What the task asks
Among the entries below, please show each line that carries the word "media".

The records

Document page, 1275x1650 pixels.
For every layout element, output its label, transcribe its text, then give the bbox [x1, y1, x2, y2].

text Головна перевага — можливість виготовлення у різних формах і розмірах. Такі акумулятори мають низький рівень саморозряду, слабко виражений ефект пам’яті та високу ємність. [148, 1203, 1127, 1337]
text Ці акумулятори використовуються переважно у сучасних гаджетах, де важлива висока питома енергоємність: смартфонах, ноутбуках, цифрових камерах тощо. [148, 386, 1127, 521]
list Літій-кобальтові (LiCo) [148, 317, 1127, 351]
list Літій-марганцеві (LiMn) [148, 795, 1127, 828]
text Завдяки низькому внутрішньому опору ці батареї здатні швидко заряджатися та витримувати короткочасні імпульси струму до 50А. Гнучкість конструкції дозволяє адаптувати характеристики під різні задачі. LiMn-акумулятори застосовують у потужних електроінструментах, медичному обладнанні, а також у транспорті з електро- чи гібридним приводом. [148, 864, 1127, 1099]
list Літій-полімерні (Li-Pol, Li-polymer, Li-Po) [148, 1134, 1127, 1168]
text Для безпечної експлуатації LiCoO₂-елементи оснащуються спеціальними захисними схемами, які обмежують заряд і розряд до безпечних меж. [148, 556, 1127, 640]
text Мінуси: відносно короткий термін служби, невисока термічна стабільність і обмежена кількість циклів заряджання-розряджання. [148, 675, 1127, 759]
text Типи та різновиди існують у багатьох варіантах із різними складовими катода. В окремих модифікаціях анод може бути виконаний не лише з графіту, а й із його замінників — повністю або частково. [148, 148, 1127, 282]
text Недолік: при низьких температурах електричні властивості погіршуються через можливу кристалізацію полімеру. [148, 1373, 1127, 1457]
--
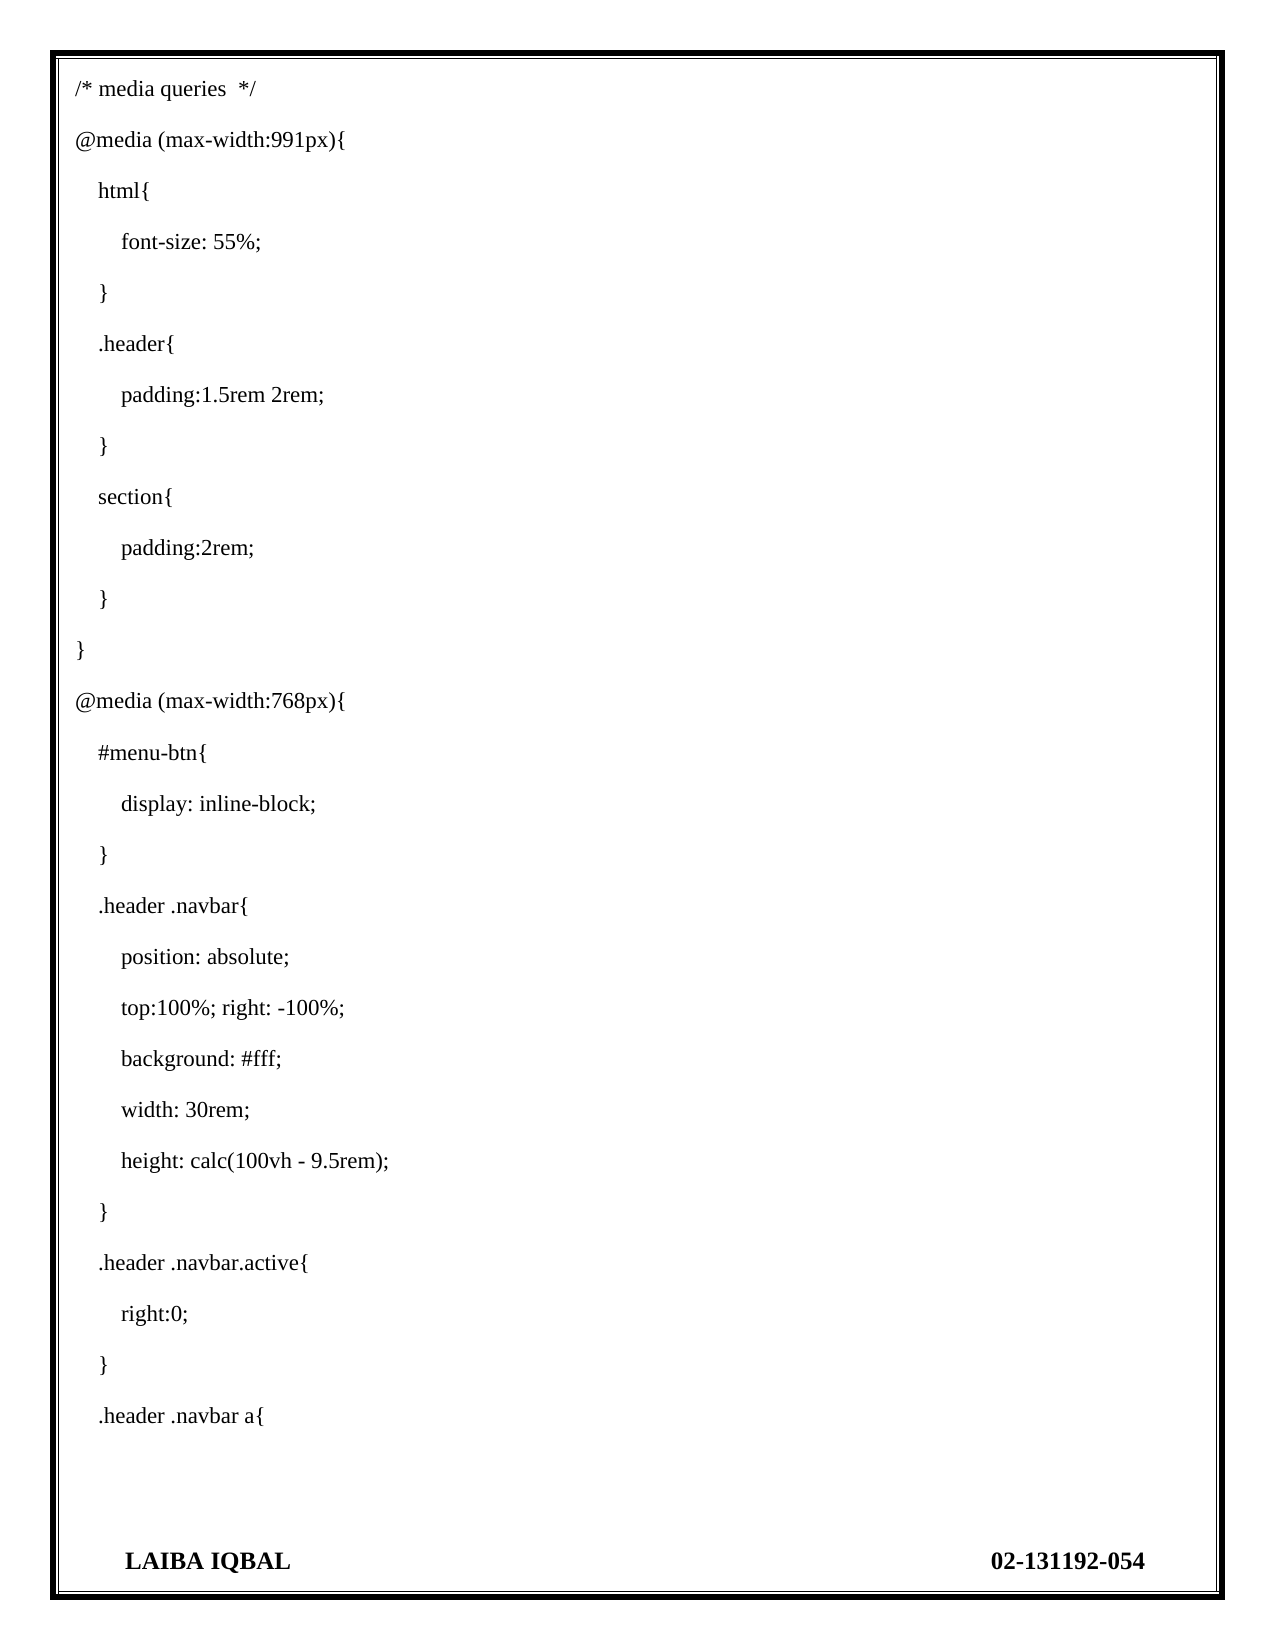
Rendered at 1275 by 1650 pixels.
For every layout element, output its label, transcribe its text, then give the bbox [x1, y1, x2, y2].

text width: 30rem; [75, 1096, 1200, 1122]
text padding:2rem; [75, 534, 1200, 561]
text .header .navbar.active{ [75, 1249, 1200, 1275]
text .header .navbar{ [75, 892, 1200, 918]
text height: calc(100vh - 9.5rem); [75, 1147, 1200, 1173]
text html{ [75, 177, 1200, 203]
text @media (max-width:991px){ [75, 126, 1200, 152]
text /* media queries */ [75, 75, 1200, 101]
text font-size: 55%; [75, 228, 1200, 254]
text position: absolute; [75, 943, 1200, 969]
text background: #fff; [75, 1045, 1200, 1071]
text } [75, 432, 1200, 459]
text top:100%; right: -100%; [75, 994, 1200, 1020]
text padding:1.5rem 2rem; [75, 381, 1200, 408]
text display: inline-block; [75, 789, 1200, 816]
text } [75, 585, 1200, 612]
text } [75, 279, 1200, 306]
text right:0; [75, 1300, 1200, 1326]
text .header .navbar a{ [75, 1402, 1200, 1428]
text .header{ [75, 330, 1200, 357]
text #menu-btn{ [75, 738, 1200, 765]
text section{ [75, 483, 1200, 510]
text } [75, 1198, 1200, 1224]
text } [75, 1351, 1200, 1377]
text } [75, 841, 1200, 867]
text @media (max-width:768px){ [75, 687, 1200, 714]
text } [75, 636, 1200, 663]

Result of the task
text @media (max-width:991px){ [75, 126, 1200, 152]
text /* media queries */ [75, 75, 1200, 101]
text @media (max-width:768px){ [75, 687, 1200, 714]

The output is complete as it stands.